Saved data entries:
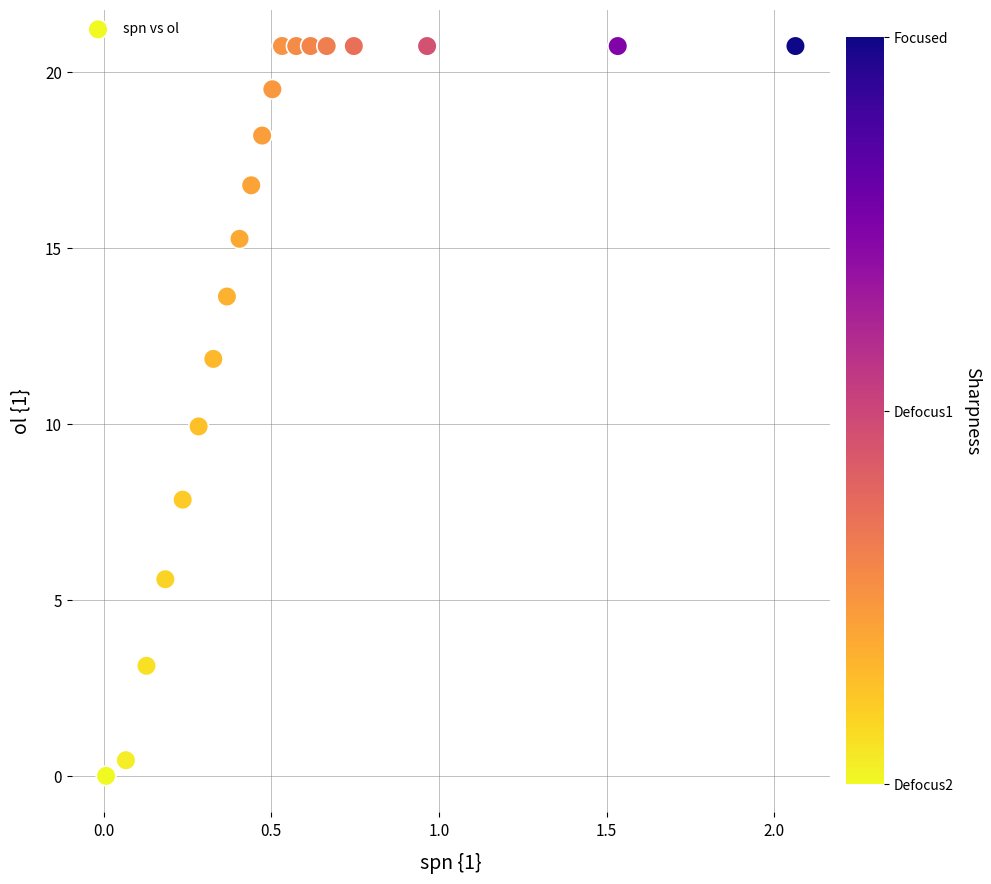

What is the range of X values (max minus min)?

2.1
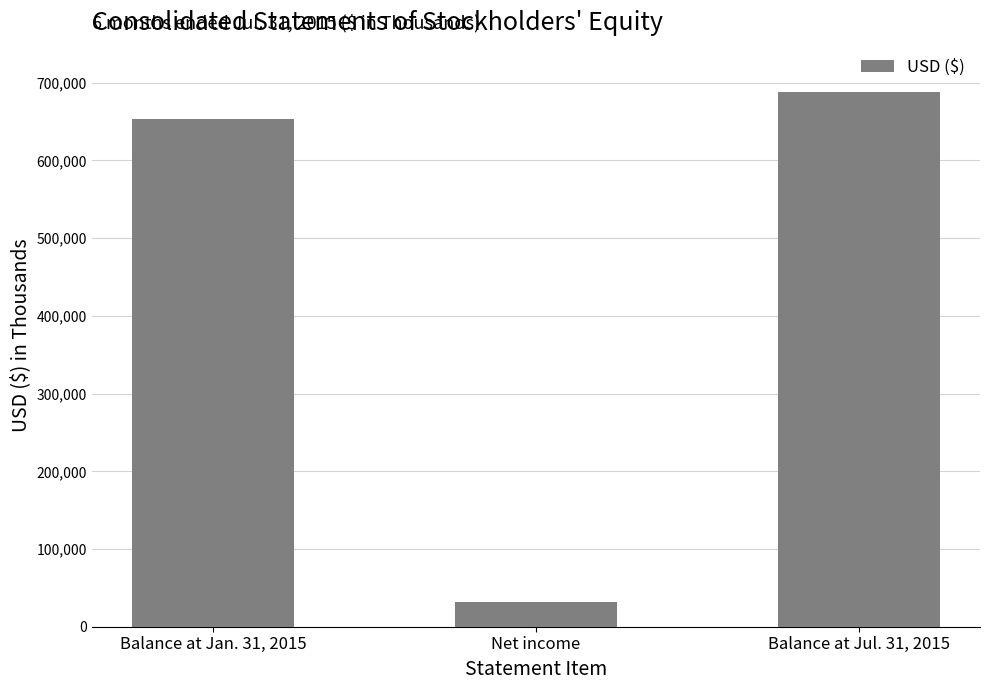

At which label is the value closest to 360418?

Balance at Jan. 31, 2015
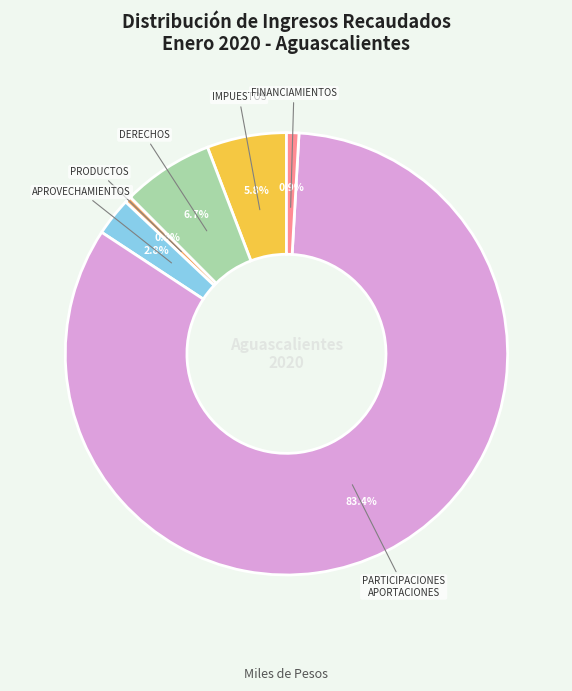

Is there a majority slice in this chart?

Yes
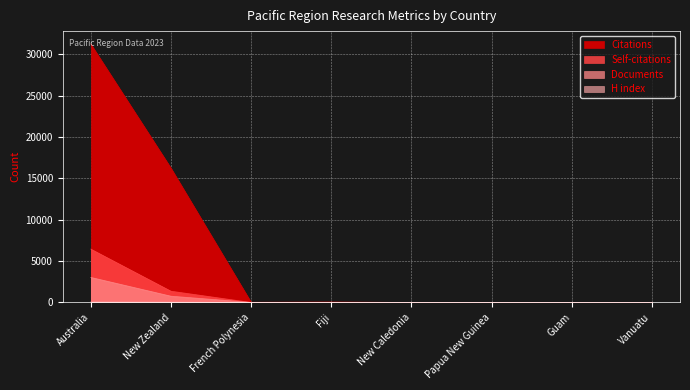

True or false: Self-citations and Citations cross at least once.

False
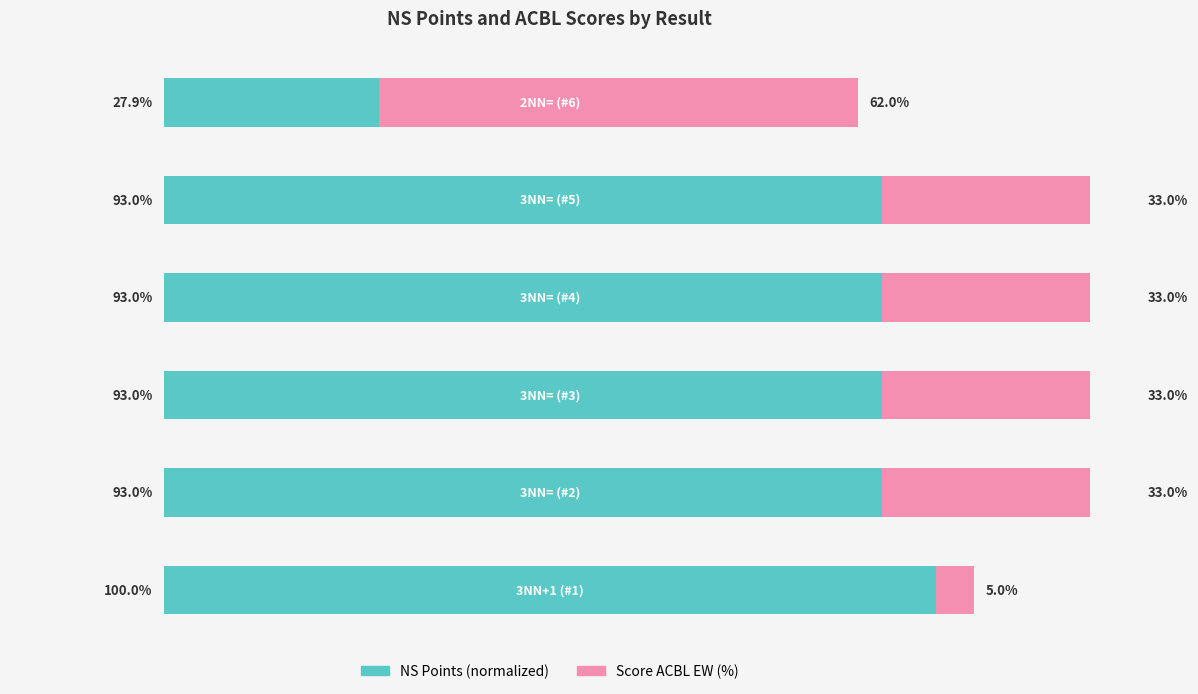

List the series in order of their peak value, lowest first.

Score ACBL EW (%), NS Points (normalized)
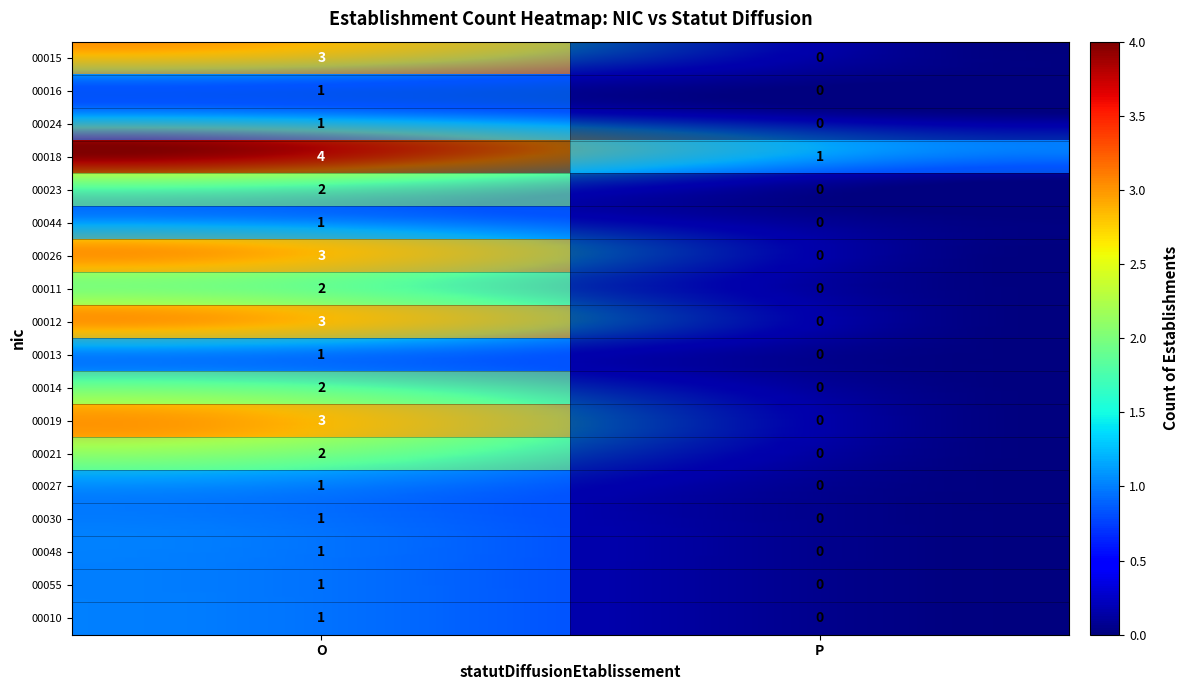

What is the total value across all series at O?

33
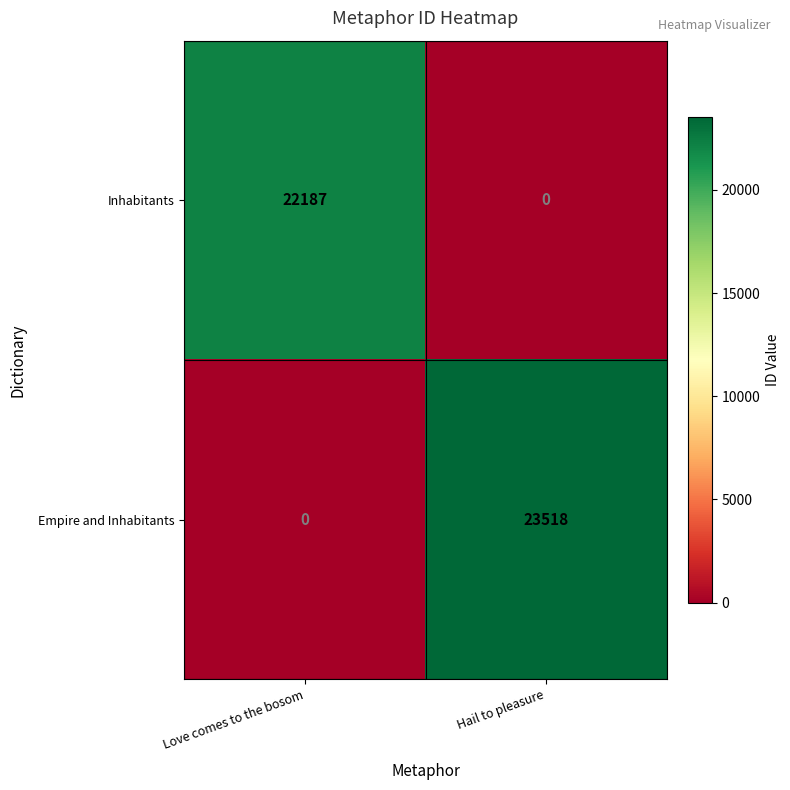

Rank the series at Love comes to the bosom from highest to lowest value.

Inhabitants, Empire and Inhabitants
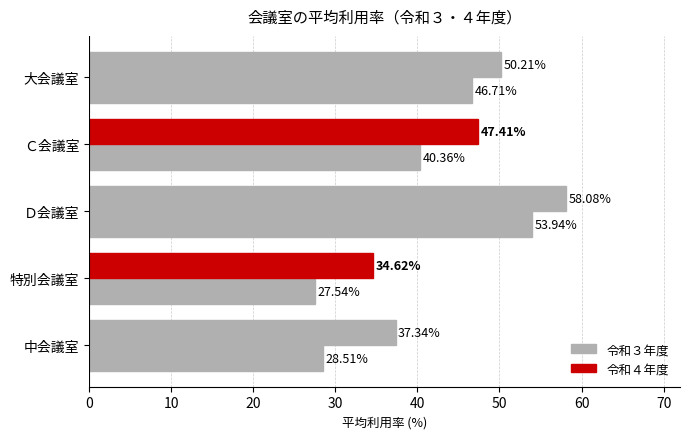

Reading left to right, list all the values displayed in this chart.

令和３年度: 46.7	40.4	53.9	27.5	28.5
令和４年度: 50.2	47.4	58.1	34.6	37.3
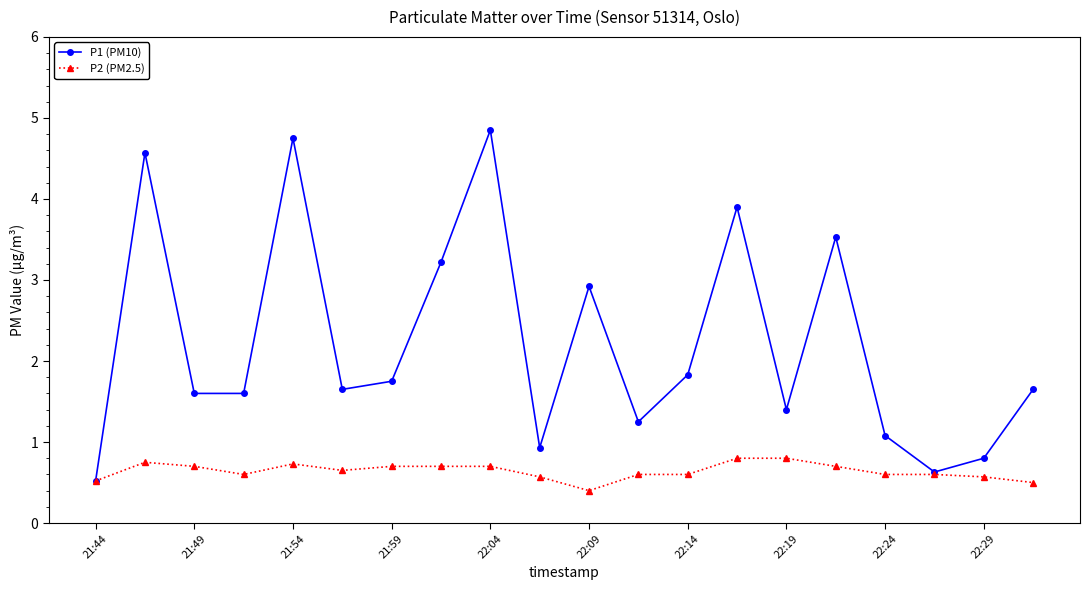

What is the minimum value for P2 (PM2.5)?

0.4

(WORK ITEM) Please quote the rows from the line with "Rank the series" through the end of the rows, leaving the pictures out of your answer.

(REPLY)
Rank the series at Love comes to the bosom from highest to lowest value.

Inhabitants, Empire and Inhabitants

Reading left to right, list all the values displayed in this chart.

令和３年度: 46.7	40.4	53.9	27.5	28.5
令和４年度: 50.2	47.4	58.1	34.6	37.3

What is the minimum value for P2 (PM2.5)?

0.4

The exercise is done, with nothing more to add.